Quoted passage
-*-

Remember when Peter Mandelson said Labour was “intensely relaxed about people getting filthy rich”?

He made his famous remark in 1998 to a California industrialist. He’s softened since, now saying he is concerned about inequality. But if Mandelson is having doubts, some members of the current leadership of his party apparently have no qualms. They are definitely not happy about people making lots of money.

Furthermore, they’re sensing blood. The public purse is threadbare, and in their eyes, the well-off are there for the taking. While we’re not quite at the class war, “eat the rich” stage, we might as well be. They’re pushing Keir Starmer hard for a wealth tax.

The Tax Justice Network says a temporary levy on the richest households could raise £24bn a year. Sharon Graham, the leader of Unite, is urging the chancellor, Rachel Reeves, to announce a 1 per cent charge on Britain’s wealthiest 1 per cent. She points out that it would bring in vastly more money for the Treasury than the winter fuel payment cut, which has now been voted in.

The pressure comes as the G20 is also looking at the ramifications of a global minimum tax on the world’s 3,000 billionaires. In the US, the presidential hopeful, Kamala Harris, is considering a wealth tax.

-*-

Entries
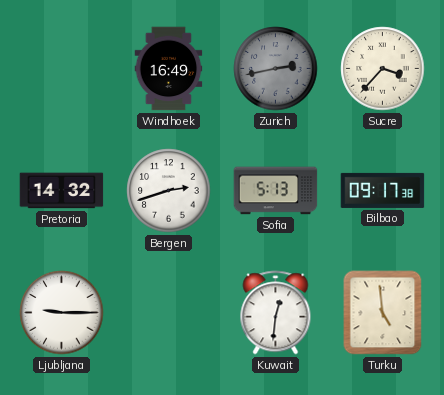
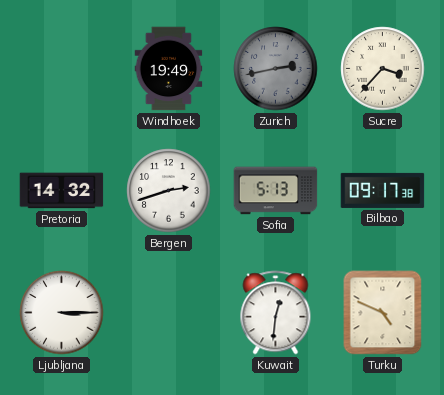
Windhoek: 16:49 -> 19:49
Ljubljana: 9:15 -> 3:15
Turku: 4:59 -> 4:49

-*-

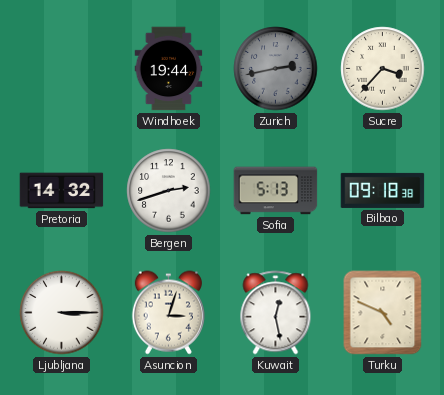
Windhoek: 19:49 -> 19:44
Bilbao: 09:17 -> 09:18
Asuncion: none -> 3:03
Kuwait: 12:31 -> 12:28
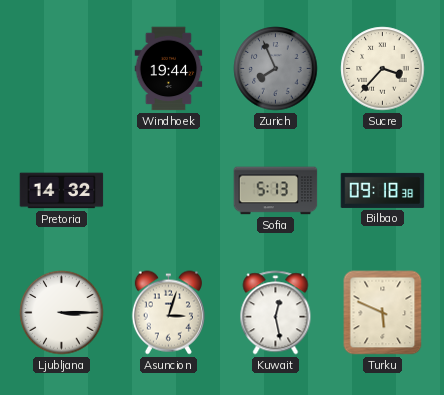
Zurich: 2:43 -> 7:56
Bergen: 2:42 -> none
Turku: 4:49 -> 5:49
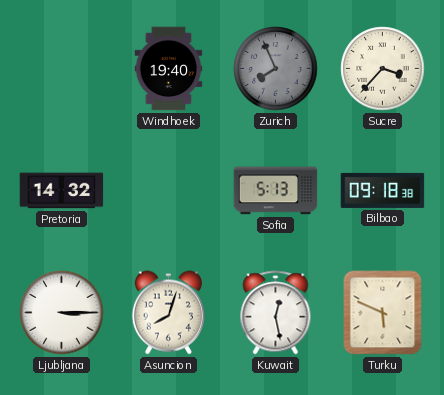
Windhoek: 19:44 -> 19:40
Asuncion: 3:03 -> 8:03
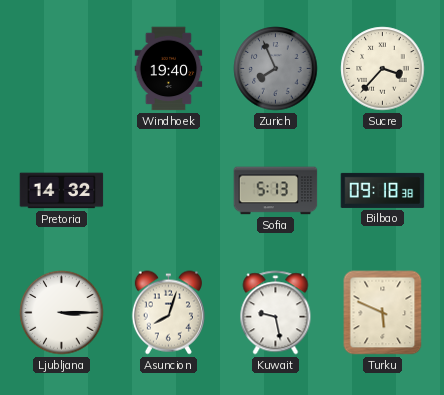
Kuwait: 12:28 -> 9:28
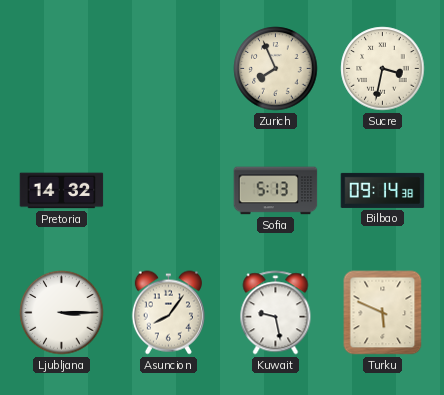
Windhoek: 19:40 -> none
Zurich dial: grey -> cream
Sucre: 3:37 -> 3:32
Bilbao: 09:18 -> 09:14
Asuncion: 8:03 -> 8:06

-*-

Task list
1. Retype the passage from the wealth tax article that runs between "Remember when Peter" and "for a wealth tax.", inclusive.
2. Pick up the wealth tax article from where it stops and extend it.

Answers to each task
1.
Remember when Peter Mandelson said Labour was “intensely relaxed about people getting filthy rich”?

He made his famous remark in 1998 to a California industrialist. He’s softened since, now saying he is concerned about inequality. But if Mandelson is having doubts, some members of the current leadership of his party apparently have no qualms. They are definitely not happy about people making lots of money.

Furthermore, they’re sensing blood. The public purse is threadbare, and in their eyes, the well-off are there for the taking. While we’re not quite at the class war, “eat the rich” stage, we might as well be. They’re pushing Keir Starmer hard for a wealth tax.

2.
In the end, it may prove inevitable. Across the globe, public finances are struggling; meanwhile, the gap between rich and poor has widened and is widening still. The idea of taking away a sliver of people’s fortunes, so little that they would barely notice, is catching on.

For Starmer, elected with a thumping majority, it has obvious appeal. They would not be Labour voters suffering; the rich would scream, but the party’s popularity would almost certainly not dip.

As a politician, he appears to put pragmatism before ideology. He wants to take the safety-first route; he is desperate to win again in 2029.

That caution tells him not to clobber the middle classes, whom he won round back in June and will be relying upon in five years, but to go for a thin section of society – not unlike the decision to charge VAT on school fees. That’s coming in, and only the tiny percentage in the firing line seem to care; the majority are not bothered or are entirely supportive of the measure.

He can also take comfort in the knowledge that such a measure against the wealthy would not be permanent; it would be a one-off, designed to boost the coffers. He would not wish to be anti-rich per se.

That’s all well and dandy, except that the evidence points to such levies being useless and causing more trouble than they’re worth.

In Spain, in 2022, the socialist government introduced a “solidarity” tax. Those whose net wealth exceeded €3m (£2.53m) were hit by a charge of 1.7 per cent, rising to 3.5 per cent for those worth €10m or more.

The yield was paltry at just €632m. Together with other Spanish taxes on the wealthy, the total take amounted to €1.9bn. That might seem substantial, but it was the same as making Spain’s 1.2 million millionaires pay a little more than €1,500 each.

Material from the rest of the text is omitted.